Somente muito de leve me reportarei ao Raimundo Girão intelectual e homem público, pois outros com certeza o fizeram e o farão muito melhor do que eu.

Direi apenas que me orgulha profundamente saber que o Meu Velho é reconhecido, eu diria, unanimemente, como um intelectual dotado de uma inteligência possante e como um historiador brilhante de cuja pena jorraram obras de fundamental valor para o conhecimento do nosso Estado e do nosso Povo. Orgulha-me também o fato de ter sido membro operoso e destacado das duas mais importantes instituições culturais da nossa terra: o Instituto do Ceará e a Academia Cearense de Letras, com rica lista de serviços prestados aos dois tradicionais Sodalícios, além de ser sócio honorário e correspondente de vinte e oito instituições culturais brasileiras.
━━━━
EXERCÍCIO
Redija a parte seguinte do trecho citado sobre Raimundo Girão, começando logo após a última frase. Os dados provêm de uma fonte distinta da do trecho citado.

DADOS FORNECIDOS
━━━━
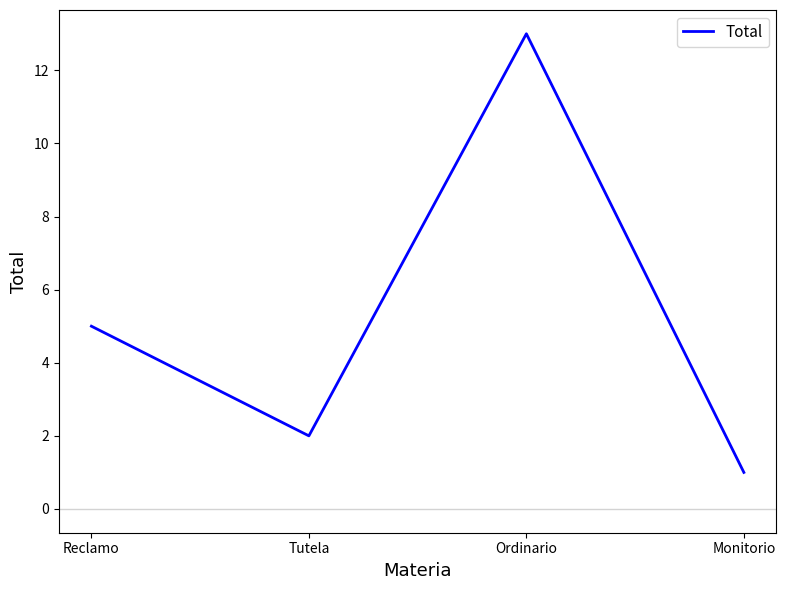

What is the sum of all values?

21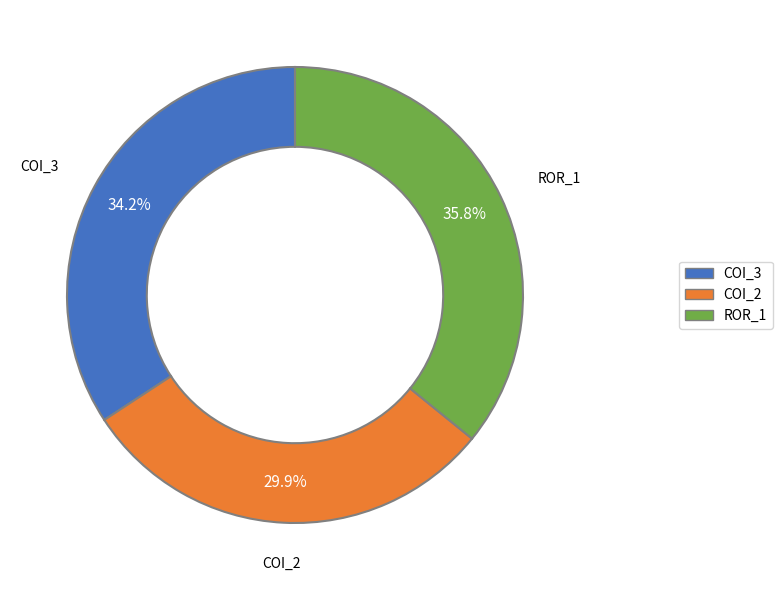

Does any single category account for the majority?

No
━━━━
RESPOSTA
A sua trajetória como homem público, onde o pioneirismo era a sua marca, causa-me também um profundo sentimento de admiração. Ele foi, para citar apenas os principais cargos: Prefeito de Fortaleza, Ministro do Tribunal de Contas do Ceará, Diretor da Escola de Administração, Presidente do Conselho Penitenciário do Ceará, Secretário de Urbanismo da Prefeitura de Fortaleza, Secretário de Educação e Secretário de Cultura do Estado do Ceará.

Impressiona-me o tanto que realizou como intelectual e como homem público. Impressiona-me, mais ainda, o fato do Meu Velho ter realizado estas duas tarefas gigantescas, praticamente no mesmo espaço de tempo.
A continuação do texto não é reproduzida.